This brief article caught my eye immediately, then caused me to drop my jaw. Apparently, research attempts to predict the likelihood of divorce based on the gender of a couple’s children.
In other words, researchers had previously concluded that when it comes to marriage, men are more likely to stick around if they have sons.
Color me confused, perplexed, nonplussed.
Fortunately, Psych Central is reporting research that challenges those earlier conclusions.
Gender Factors in Everything?
Consider this: “Does the Gender of Children Predict Divorce?”
Dr. Rick Nauert writes:
Researchers have known that in the U.S. couples with daughters are somewhat more likely to divorce than couples with sons… studies have argued that fathers prefer boys and are more likely to stay in marriages that produce sons.

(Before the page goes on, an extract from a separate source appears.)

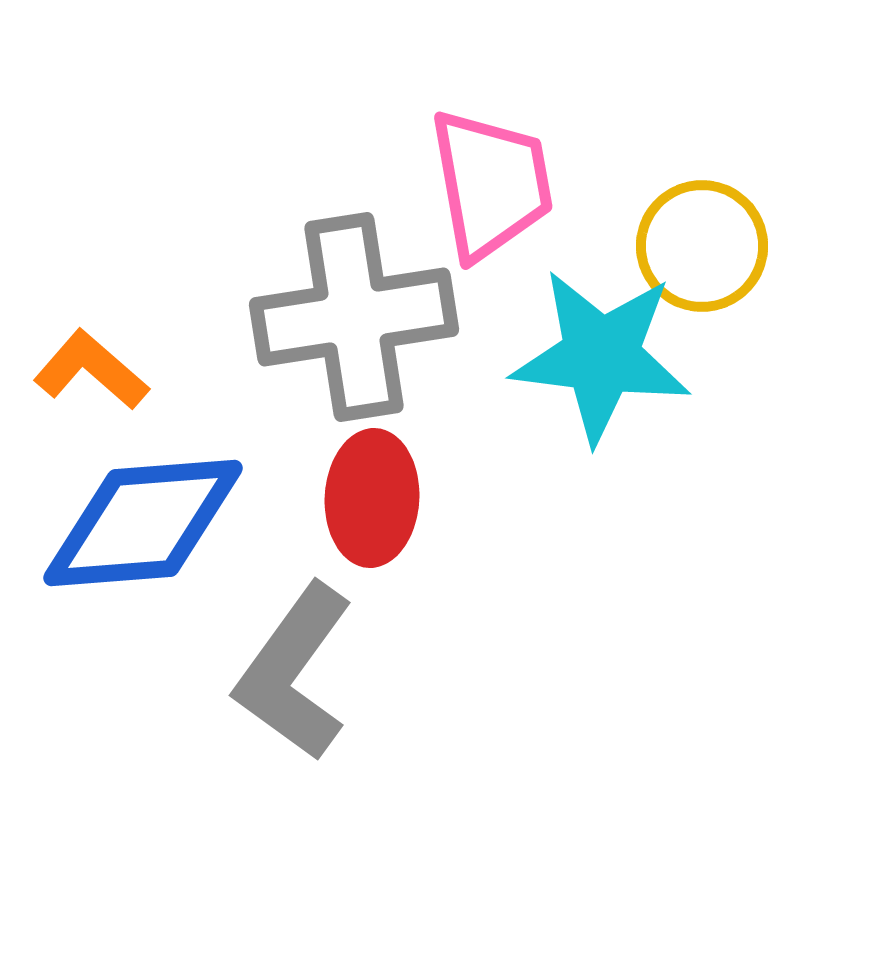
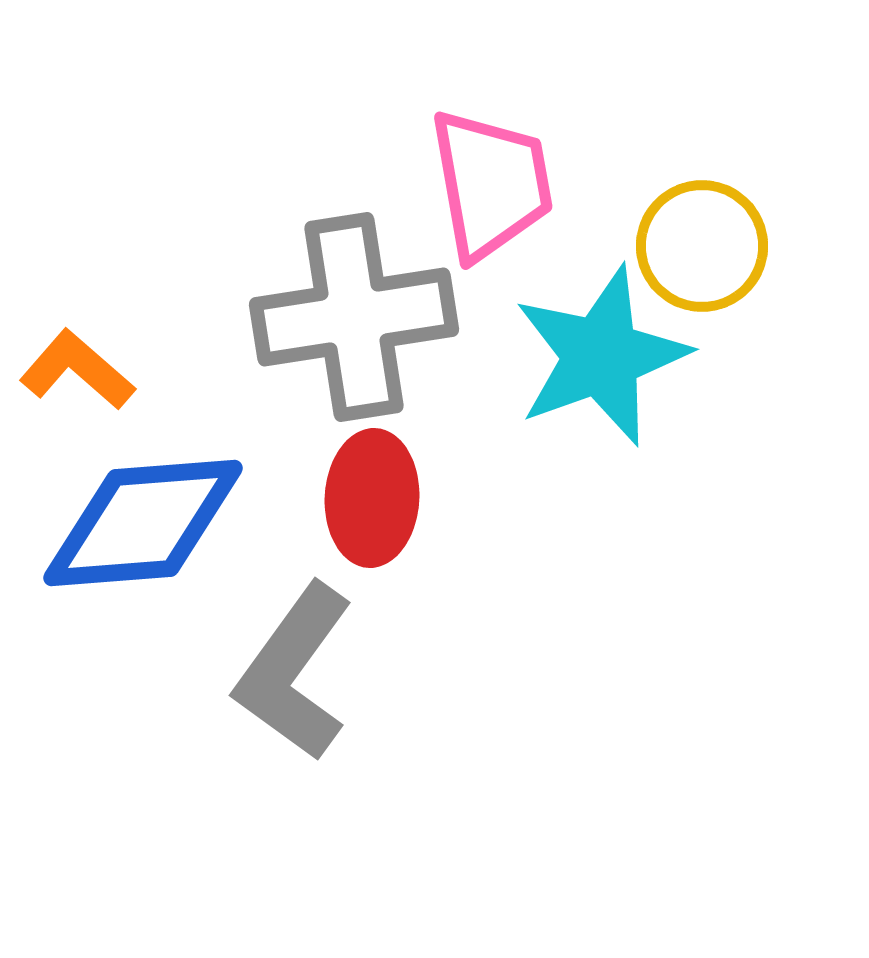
cyan star: rotated 27 degrees counterclockwise
orange L-shape: moved 14 px left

Ouch! Seriously? Did I miss the memo? Has this really been pop culture wisdom and I’ve been utterly unaware?
I never even considered that gender of our children might play a role in divorce statistics. (Of course, I’m divorced and I have sons. Then again, we’re talking theoretical shades of likelihood.)
Have Daughters… Will Divorce?
Dr. Nauert goes on:
… new research from Duke University suggests something quite different may be at play.
Well, glad to hear that!
In fact, Psych Central reports that the new research underscores the hardiness of girls and women as compared to boys and men, as the new study points to the possibility that females may survive in utero (during stressful pregnancies) with a higher frequency than males. Noting that it is “relationship conflict” that is a predictor of divorce,
… more robust female embryos may be better able to withstand stresses to pregnancy, the new paper argues, including stresses caused by relationship conflict.
Therefore, it follows that more girls are born into couples with marital discord that are, for other reasons, more likely to divorce.
Adolescent Kids? Stressful
While I may have been shocked at the prevailing “wisdom” that girls are somehow more stressful on their parents’ marriages, this brief article sparked two thoughts.
First, adolescent girls and boys certainly do put different types of strain on their parents. I’m not trawling for data at the moment to support this opinion, but in my experience, I’ve observed the differing dynamics between teenage girls and their mothers (versus their fathers), and likewise teenage boys and their mothers (versus their fathers).
I might add that my sons were considerably easier on me than their female friends were on their mothers. That said, I repeat: The nature of the individual personalities, relationships and circumstances all play a vital role in that dynamic. This was my individual experience – and only that.
Kids Add Stress to Marriage
The second observation?
I was annoyed at what I perceive as (yet another) sexist bias in so-called social research – that daughters would increase the likelihood of marital strife – yet I’m pleased to see some indication, even implied, that children add to marital stress.
We don’t talk about this enough.
Sure, we discuss the fact that we have less time (for the relationship), we may have more financial strain (kids are expensive), and if we’re dealing with major issues to do with the health of a child, mental or physical, we may be willing to fess up to the additional pressures and worries all round.
But what about children, generally speaking? Can’t we admit there are more concerns than the logistical and financial issues? Our priorities may be conflicting, our emotions may often hover on overload, and disagreements as to handling of behavior, schooling, friendships, discipline – all of these can put a strain on the parents’ relationship.
Kids are hard on marriage. Why can’t we say so?
We love our kids, we want our kids, but can we admit that some of the time we’re fighting about them? Isn’t this really an issue of values and consensus between the parents?
All the more reason that resolving conflict and communicating well are essential to the health of our relationships.
Divorce these days?
It’s not the stuff of 1960s rom-coms like “Divorce, American-Style.” State divorce laws have changed enormously, wives-mothers now work routinely, and our children’s lives are far more complex as are ours. Likewise, our parenting approach has evolved. It is more hands-on (if possible), far more scrutinized (by institutions as well as strangers), and yes, potentially, a source of friction between parents.
Mothers (especially) seem to constantly compare themselves to some ideal, and feel they come up short.
Personally, I’d be far more interested in research that looks at the number of children in the marriage and household income.
Three children are far more stressful than one; everything is more stressful when the money isn’t rolling in and you have a family to provide for.